WHAT NEEDS TO BE DONE – Copy the stretch of data from the line that contains "set of objects." through the line that contains "details on attributes.", both lines included, exactly as they appear.

(SOURCE MATERIAL begins)

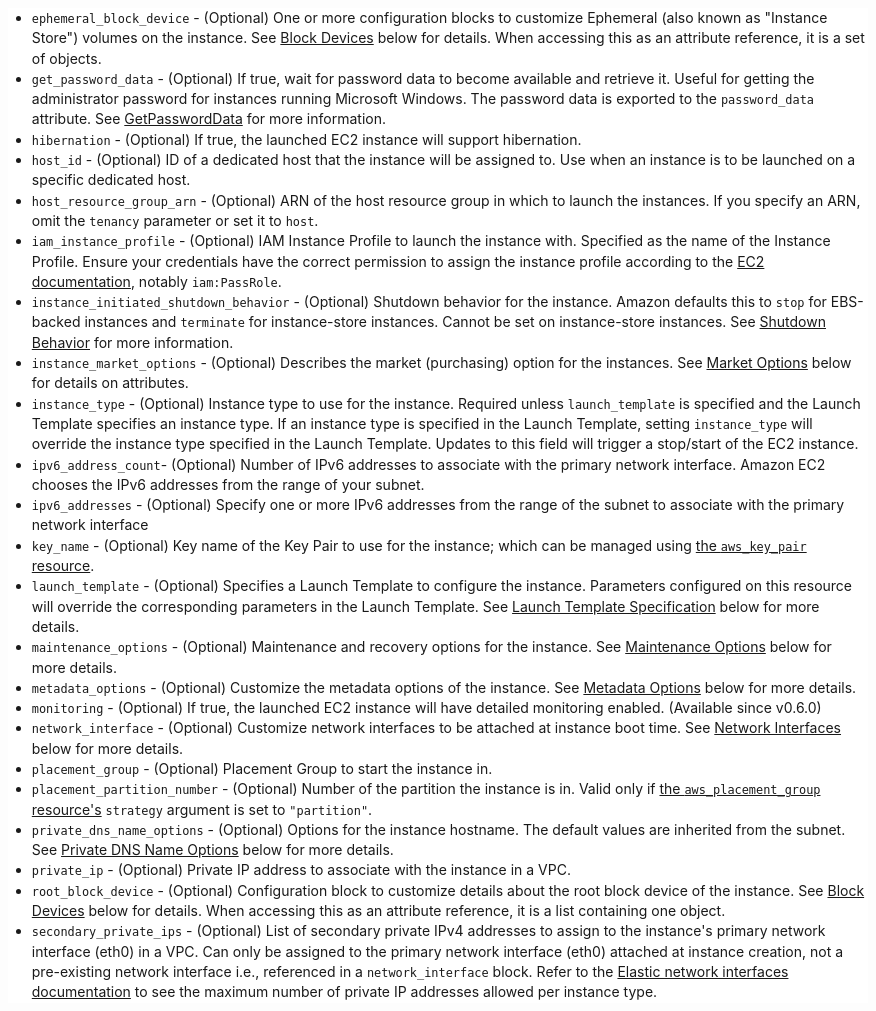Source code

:* `ephemeral_block_device` - (Optional) One or more configuration blocks to customize Ephemeral (also known as "Instance Store") volumes on the instance. See [Block Devices](#ebs-ephemeral-and-root-block-devices) below for details. When accessing this as an attribute reference, it is a set of objects.
* `get_password_data` - (Optional) If true, wait for password data to become available and retrieve it. Useful for getting the administrator password for instances running Microsoft Windows. The password data is exported to the `password_data` attribute. See [GetPasswordData](https://docs.aws.amazon.com/AWSEC2/latest/APIReference/API_GetPasswordData.html) for more information.
* `hibernation` - (Optional) If true, the launched EC2 instance will support hibernation.
* `host_id` - (Optional) ID of a dedicated host that the instance will be assigned to. Use when an instance is to be launched on a specific dedicated host.
* `host_resource_group_arn` - (Optional) ARN of the host resource group in which to launch the instances. If you specify an ARN, omit the `tenancy` parameter or set it to `host`.
* `iam_instance_profile` - (Optional) IAM Instance Profile to launch the instance with. Specified as the name of the Instance Profile. Ensure your credentials have the correct permission to assign the instance profile according to the [EC2 documentation](http://docs.aws.amazon.com/IAM/latest/UserGuide/id_roles_use_switch-role-ec2.html#roles-usingrole-ec2instance-permissions), notably `iam:PassRole`.
* `instance_initiated_shutdown_behavior` - (Optional) Shutdown behavior for the instance. Amazon defaults this to `stop` for EBS-backed instances and `terminate` for instance-store instances. Cannot be set on instance-store instances. See [Shutdown Behavior](https://docs.aws.amazon.com/AWSEC2/latest/UserGuide/terminating-instances.html#Using_ChangingInstanceInitiatedShutdownBehavior) for more information.
* `instance_market_options` - (Optional) Describes the market (purchasing) option for the instances. See [Market Options](#market-options) below for details on attributes.
* `instance_type` - (Optional) Instance type to use for the instance. Required unless `launch_template` is specified and the Launch Template specifies an instance type. If an instance type is specified in the Launch Template, setting `instance_type` will override the instance type specified in the Launch Template. Updates to this field will trigger a stop/start of the EC2 instance.
* `ipv6_address_count`- (Optional) Number of IPv6 addresses to associate with the primary network interface. Amazon EC2 chooses the IPv6 addresses from the range of your subnet.
* `ipv6_addresses` - (Optional) Specify one or more IPv6 addresses from the range of the subnet to associate with the primary network interface
* `key_name` - (Optional) Key name of the Key Pair to use for the instance; which can be managed using [the `aws_key_pair` resource](key_pair.html).
* `launch_template` - (Optional) Specifies a Launch Template to configure the instance. Parameters configured on this resource will override the corresponding parameters in the Launch Template. See [Launch Template Specification](#launch-template-specification) below for more details.
* `maintenance_options` - (Optional) Maintenance and recovery options for the instance. See [Maintenance Options](#maintenance-options) below for more details.
* `metadata_options` - (Optional) Customize the metadata options of the instance. See [Metadata Options](#metadata-options) below for more details.
* `monitoring` - (Optional) If true, the launched EC2 instance will have detailed monitoring enabled. (Available since v0.6.0)
* `network_interface` - (Optional) Customize network interfaces to be attached at instance boot time. See [Network Interfaces](#network-interfaces) below for more details.
* `placement_group` - (Optional) Placement Group to start the instance in.
* `placement_partition_number` - (Optional) Number of the partition the instance is in. Valid only if [the `aws_placement_group` resource's](placement_group.html) `strategy` argument is set to `"partition"`.
* `private_dns_name_options` - (Optional) Options for the instance hostname. The default values are inherited from the subnet. See [Private DNS Name Options](#private-dns-name-options) below for more details.
* `private_ip` - (Optional) Private IP address to associate with the instance in a VPC.
* `root_block_device` - (Optional) Configuration block to customize details about the root block device of the instance. See [Block Devices](#ebs-ephemeral-and-root-block-devices) below for details. When accessing this as an attribute reference, it is a list containing one object.
* `secondary_private_ips` - (Optional) List of secondary private IPv4 addresses to assign to the instance's primary network interface (eth0) in a VPC. Can only be assigned to the primary network interface (eth0) attached at instance creation, not a pre-existing network interface i.e., referenced in a `network_interface` block. Refer to the [Elastic network interfaces documentation](https://docs.aws.amazon.com/AWSEC2/latest/UserGuide/using-eni.html#AvailableIpPerENI) to see the maximum number of private IP addresses allowed per instance type.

(SOURCE MATERIAL ends)

SOLUTION FOR THIS EXERCISE –
:* `ephemeral_block_device` - (Optional) One or more configuration blocks to customize Ephemeral (also known as "Instance Store") volumes on the instance. See [Block Devices](#ebs-ephemeral-and-root-block-devices) below for details. When accessing this as an attribute reference, it is a set of objects.
* `get_password_data` - (Optional) If true, wait for password data to become available and retrieve it. Useful for getting the administrator password for instances running Microsoft Windows. The password data is exported to the `password_data` attribute. See [GetPasswordData](https://docs.aws.amazon.com/AWSEC2/latest/APIReference/API_GetPasswordData.html) for more information.
* `hibernation` - (Optional) If true, the launched EC2 instance will support hibernation.
* `host_id` - (Optional) ID of a dedicated host that the instance will be assigned to. Use when an instance is to be launched on a specific dedicated host.
* `host_resource_group_arn` - (Optional) ARN of the host resource group in which to launch the instances. If you specify an ARN, omit the `tenancy` parameter or set it to `host`.
* `iam_instance_profile` - (Optional) IAM Instance Profile to launch the instance with. Specified as the name of the Instance Profile. Ensure your credentials have the correct permission to assign the instance profile according to the [EC2 documentation](http://docs.aws.amazon.com/IAM/latest/UserGuide/id_roles_use_switch-role-ec2.html#roles-usingrole-ec2instance-permissions), notably `iam:PassRole`.
* `instance_initiated_shutdown_behavior` - (Optional) Shutdown behavior for the instance. Amazon defaults this to `stop` for EBS-backed instances and `terminate` for instance-store instances. Cannot be set on instance-store instances. See [Shutdown Behavior](https://docs.aws.amazon.com/AWSEC2/latest/UserGuide/terminating-instances.html#Using_ChangingInstanceInitiatedShutdownBehavior) for more information.
* `instance_market_options` - (Optional) Describes the market (purchasing) option for the instances. See [Market Options](#market-options) below for details on attributes.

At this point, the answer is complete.